## EXCERPTED DATA:

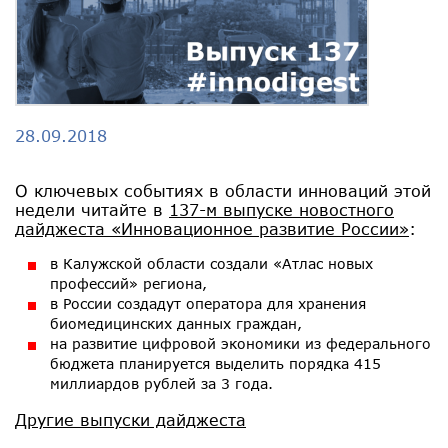
28.09.2018
О ключевых событиях в области инноваций этой
недели читайте в
137-м выпуске новостного
дайджеста «Инновационное развитие России»
:
в Калужской области создали «Атлас новых
профессий» региона,
в России создадут оператора для хранения
биомедицинских данных граждан,
на развитие цифровой экономики из федерального
бюджета планируется выделить порядка 415
миллиардов рублей за 3 года.
Другие выпуски дайджеста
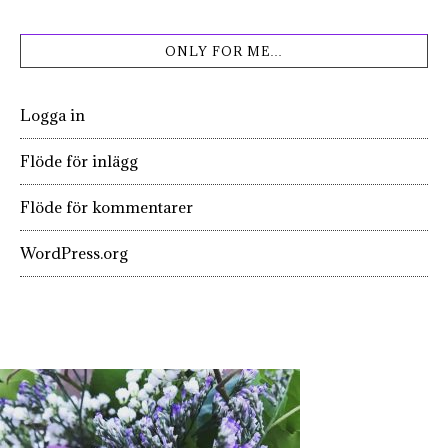
ONLY FOR ME…
Logga in
Flöde för inlägg
Flöde för kommentarer
WordPress.org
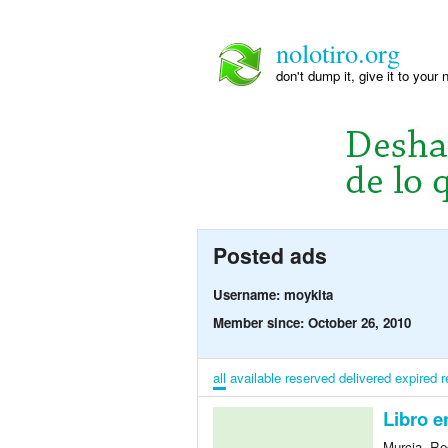
nolotiro.org
don't dump it, give it to your 
Posted ads
Username: moykita
Member since: October 26, 2010
all
available
reserved
delivered
expired
r
Libro en
Murcia, Re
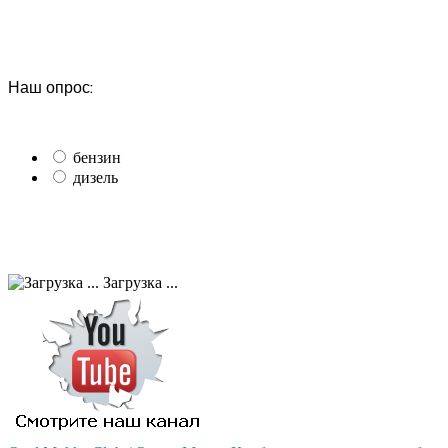
Наш опрос:
бензин
дизель
Загрузка ...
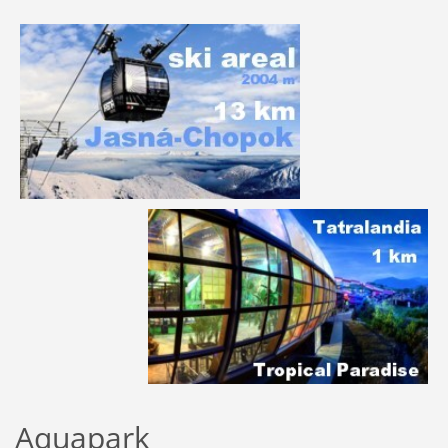
Aquapark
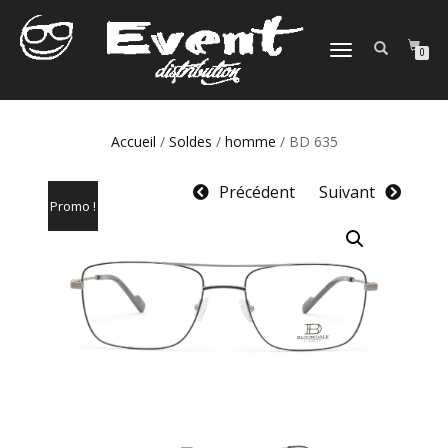
DÉPLIER
0
LA
NAVIGATION
Accueil
/
Soldes
/
homme
/ BD 635
Précédent
Suivant
Promo !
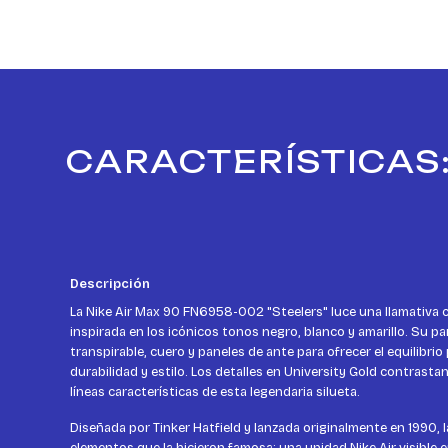
CARACTERÍSTICAS:
Descripción
La Nike Air Max 90 FN6958-002 "Steelers" luce una llamativa 
inspirada en los icónicos tonos negro, blanco y amarillo. Su p
transpirable, cuero y paneles de ante para ofrecer el equilibri
durabilidad y estilo. Los detalles en University Gold contrastan
líneas características de esta legendaria silueta.
Diseñada por Tinker Hatfield y lanzada originalmente en 1990,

## AIM OF THE TASK:
Tally every line in the listing that holds "области" and answer with the total only.

## ANSWER AREA:
2